==== Texto de origem ====

China

Empregos escassos e a pandemia ainda crescente no Brasil me levaram a aceitar um emprego em Pequim. Eu ia receber em dólares e recebi as passagens aéreas antecipadamente. 

De segunda à sexta eu ficaria na China e voltaria aos finais de semana para o Brasil. Fiquei meio preocupada de viajar tantas vezes com medo do coronavírus, mas não queria ficar direto lá. 

Cheguei à Pequim e um colega do trabalho me levou para a casa dos funcionários brasileiros. Achei que o estava limpo e ele disse que muitas atividades industriais ainda não haviam retornado, por isso a poluição era menor. 

Na casa, encontrei um colega de trabalho do Brasil. Fui cumprimentá-lo e perguntei se ele estava gostando. Ele ficou meio sem graça, dizendo que era ótimo estar na China, mas eu tinha certeza que ele estava tentando disfarçar algo ruim.

====

(O que fazer):
A - Resuma o parágrafo do relato sobre o emprego em Pequim que começa com "De segunda à sexta", sem perder os fatos principais.
B - Dê continuidade ao relato sobre o emprego em Pequim a partir do ponto em que ele termina.

==== Dados armazenados ====

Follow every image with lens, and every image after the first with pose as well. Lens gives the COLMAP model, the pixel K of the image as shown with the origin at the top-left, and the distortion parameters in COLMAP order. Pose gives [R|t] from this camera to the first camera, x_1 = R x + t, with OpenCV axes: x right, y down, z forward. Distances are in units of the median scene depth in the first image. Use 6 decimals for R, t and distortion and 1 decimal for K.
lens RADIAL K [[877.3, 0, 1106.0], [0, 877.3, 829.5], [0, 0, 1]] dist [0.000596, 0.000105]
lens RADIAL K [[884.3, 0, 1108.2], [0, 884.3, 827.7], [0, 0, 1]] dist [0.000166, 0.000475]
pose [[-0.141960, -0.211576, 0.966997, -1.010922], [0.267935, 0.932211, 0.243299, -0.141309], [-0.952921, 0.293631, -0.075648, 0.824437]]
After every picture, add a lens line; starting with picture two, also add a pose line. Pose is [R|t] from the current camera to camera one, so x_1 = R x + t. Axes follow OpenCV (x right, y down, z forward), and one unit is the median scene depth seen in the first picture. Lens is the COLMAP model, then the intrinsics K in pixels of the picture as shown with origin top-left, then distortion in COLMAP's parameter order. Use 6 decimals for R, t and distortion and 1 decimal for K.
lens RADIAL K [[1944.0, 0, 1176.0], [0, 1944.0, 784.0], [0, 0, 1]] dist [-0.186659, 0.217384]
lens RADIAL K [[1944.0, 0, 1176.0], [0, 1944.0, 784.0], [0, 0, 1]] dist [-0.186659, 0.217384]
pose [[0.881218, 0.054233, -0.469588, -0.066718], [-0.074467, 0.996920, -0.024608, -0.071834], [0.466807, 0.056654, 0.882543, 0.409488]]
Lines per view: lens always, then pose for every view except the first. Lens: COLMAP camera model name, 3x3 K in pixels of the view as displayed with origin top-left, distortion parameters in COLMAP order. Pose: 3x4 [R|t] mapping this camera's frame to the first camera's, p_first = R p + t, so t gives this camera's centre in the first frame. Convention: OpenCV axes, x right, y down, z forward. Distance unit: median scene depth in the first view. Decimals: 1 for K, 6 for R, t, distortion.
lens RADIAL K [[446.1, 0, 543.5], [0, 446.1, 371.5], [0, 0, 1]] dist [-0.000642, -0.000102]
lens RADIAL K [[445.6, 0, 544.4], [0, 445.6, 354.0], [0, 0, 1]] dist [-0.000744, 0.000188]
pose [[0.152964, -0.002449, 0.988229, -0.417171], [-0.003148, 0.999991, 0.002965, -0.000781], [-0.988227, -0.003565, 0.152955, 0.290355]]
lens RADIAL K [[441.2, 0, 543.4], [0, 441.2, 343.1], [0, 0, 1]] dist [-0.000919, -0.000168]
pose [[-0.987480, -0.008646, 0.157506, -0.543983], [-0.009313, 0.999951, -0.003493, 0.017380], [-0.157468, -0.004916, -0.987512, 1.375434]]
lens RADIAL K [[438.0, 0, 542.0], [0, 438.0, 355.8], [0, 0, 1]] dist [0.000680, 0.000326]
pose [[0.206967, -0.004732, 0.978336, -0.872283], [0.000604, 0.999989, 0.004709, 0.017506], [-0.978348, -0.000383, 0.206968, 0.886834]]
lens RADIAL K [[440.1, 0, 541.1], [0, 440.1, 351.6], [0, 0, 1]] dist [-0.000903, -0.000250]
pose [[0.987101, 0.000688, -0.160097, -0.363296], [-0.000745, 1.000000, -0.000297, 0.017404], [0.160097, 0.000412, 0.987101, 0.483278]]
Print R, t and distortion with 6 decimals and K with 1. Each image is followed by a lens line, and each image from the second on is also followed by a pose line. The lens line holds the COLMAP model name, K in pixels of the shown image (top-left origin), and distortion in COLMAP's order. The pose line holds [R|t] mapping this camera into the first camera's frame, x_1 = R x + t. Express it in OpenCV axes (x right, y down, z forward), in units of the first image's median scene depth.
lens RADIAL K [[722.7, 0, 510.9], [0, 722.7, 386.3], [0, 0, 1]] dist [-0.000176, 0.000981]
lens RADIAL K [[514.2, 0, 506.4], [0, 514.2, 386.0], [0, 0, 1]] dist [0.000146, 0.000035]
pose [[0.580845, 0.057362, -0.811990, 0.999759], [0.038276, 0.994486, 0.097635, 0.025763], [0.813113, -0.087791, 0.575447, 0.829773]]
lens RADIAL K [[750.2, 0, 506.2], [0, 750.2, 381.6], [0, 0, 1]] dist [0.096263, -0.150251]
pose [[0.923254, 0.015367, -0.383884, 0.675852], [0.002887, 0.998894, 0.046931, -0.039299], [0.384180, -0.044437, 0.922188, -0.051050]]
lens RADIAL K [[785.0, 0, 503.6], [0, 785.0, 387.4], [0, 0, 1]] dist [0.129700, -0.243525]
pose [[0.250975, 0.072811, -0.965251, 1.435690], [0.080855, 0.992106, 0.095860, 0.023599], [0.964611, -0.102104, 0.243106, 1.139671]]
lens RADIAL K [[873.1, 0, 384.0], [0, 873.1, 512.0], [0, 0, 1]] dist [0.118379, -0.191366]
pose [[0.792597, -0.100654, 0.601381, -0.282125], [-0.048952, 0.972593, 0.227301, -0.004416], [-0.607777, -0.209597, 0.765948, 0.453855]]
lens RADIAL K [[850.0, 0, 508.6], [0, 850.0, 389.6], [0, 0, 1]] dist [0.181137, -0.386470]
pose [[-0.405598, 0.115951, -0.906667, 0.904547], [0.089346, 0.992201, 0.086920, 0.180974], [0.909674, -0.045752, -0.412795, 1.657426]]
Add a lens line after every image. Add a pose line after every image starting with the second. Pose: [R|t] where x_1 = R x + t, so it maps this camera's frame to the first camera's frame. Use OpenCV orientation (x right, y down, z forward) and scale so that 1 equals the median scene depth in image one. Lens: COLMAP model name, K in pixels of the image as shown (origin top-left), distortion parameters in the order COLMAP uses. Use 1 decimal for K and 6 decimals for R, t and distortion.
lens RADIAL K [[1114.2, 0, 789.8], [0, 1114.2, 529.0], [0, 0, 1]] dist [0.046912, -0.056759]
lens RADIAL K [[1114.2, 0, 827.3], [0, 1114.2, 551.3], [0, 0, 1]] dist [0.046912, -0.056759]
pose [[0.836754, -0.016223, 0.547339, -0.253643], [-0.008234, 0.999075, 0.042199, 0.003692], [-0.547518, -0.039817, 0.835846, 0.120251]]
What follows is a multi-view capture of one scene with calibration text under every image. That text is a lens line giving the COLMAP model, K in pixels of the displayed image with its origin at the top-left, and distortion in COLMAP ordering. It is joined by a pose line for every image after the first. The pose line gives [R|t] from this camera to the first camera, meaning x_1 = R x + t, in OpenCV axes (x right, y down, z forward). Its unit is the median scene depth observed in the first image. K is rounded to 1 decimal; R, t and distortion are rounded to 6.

====

(Respostas):
A - Trabalharia na China de segunda a sexta e voltaria ao Brasil nos fins de semana. Apesar do medo do coronavírus nas viagens, não queria ficar lá direto.

B -
Em algum momento, os moradores da casa me avisaram que éramos privilegiados e que tínhamos banheiro. Se morássemos num apartamento, teríamos de fazer cocô na varanda. Olhei para um prédio e tinha um moço de cócoras.  

Eu ia demorar muito para aprender Chinês, mas aparentemente eu conseguia entender tudo que falavam na televisão. Achei tudo muito caro, de acordo com os anúncios na TV. 

No meu primeiro final de semana de folga, voltei ao hotel onde eu trabalhava com o Diego. Ele estava trabalhando de novo lá, mas dessa vez usava o paletó bege com shorts, meia social preta e sapato. Ele estava muito triste por ter voltado ao hotel, mas feliz em me ver.